Page extract:

Many of us have now experienced the power of AI. We have created graphics, written small programs for home automation, generated study notes for technical exams, and used AI to get real work done faster.
The productivity numbers look impressive. Output is up.
But we have also seen the other side: a 20-page PowerPoint deck clearly created from three bullet points of thought, LinkedIn posts that sound reasonable but contain no real insight, and the occasional article where the AI response was accidentally left in.
In other words: AI slop.
I have been working in an AI-native way for the last few months. I hardly ever write an email directly in Outlook anymore, and I rarely build a PowerPoint by moving objects around with a mouse. I draft in Markdown, write in VS Code, and use AI assistants to sharpen language, create variations, and help me build code for my home automation system.
One thing is clear: output goes up. But I have also learned the hard way that more output is not automatically more value. Without curation, even useful AI-generated content can become overwhelming.
I am not talking about incorrect information or low-value AI slop. Even when a document is full of value, the information density might still be too high. When you create content with AI, you have to be conscious of the audience. Is this a stand-alone document that explains a process, or is it an illustration that gives an update?

Task requirements:
Copy everything in the essay on AI output from "But we have" down to "words: AI slop.". The entries are not needed for this work.

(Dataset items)
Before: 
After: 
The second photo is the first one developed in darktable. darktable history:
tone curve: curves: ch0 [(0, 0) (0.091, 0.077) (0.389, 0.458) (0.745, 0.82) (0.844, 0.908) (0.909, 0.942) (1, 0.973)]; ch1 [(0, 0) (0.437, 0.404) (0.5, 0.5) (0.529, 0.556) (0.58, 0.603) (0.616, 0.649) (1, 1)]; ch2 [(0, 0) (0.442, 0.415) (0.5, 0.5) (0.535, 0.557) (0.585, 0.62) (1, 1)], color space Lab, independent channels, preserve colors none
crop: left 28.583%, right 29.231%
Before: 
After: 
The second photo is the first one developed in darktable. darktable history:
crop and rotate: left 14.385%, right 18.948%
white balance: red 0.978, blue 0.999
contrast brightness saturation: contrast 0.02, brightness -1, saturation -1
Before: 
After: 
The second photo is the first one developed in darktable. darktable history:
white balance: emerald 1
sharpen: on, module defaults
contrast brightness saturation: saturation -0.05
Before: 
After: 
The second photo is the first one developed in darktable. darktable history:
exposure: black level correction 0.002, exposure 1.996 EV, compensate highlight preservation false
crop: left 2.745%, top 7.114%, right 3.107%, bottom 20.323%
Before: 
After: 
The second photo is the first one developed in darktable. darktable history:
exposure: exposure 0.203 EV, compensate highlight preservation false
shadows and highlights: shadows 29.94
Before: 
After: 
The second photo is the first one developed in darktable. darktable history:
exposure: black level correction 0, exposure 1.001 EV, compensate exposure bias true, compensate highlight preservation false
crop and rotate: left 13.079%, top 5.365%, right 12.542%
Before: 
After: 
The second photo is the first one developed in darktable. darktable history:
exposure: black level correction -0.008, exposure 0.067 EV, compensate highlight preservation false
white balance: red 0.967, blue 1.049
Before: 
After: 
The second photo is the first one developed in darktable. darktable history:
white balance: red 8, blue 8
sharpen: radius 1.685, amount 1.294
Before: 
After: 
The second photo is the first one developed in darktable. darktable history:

Answer box:
But we have also seen the other side: a 20-page PowerPoint deck clearly created from three bullet points of thought, LinkedIn posts that sound reasonable but contain no real insight, and the occasional article where the AI response was accidentally left in.
In other words: AI slop.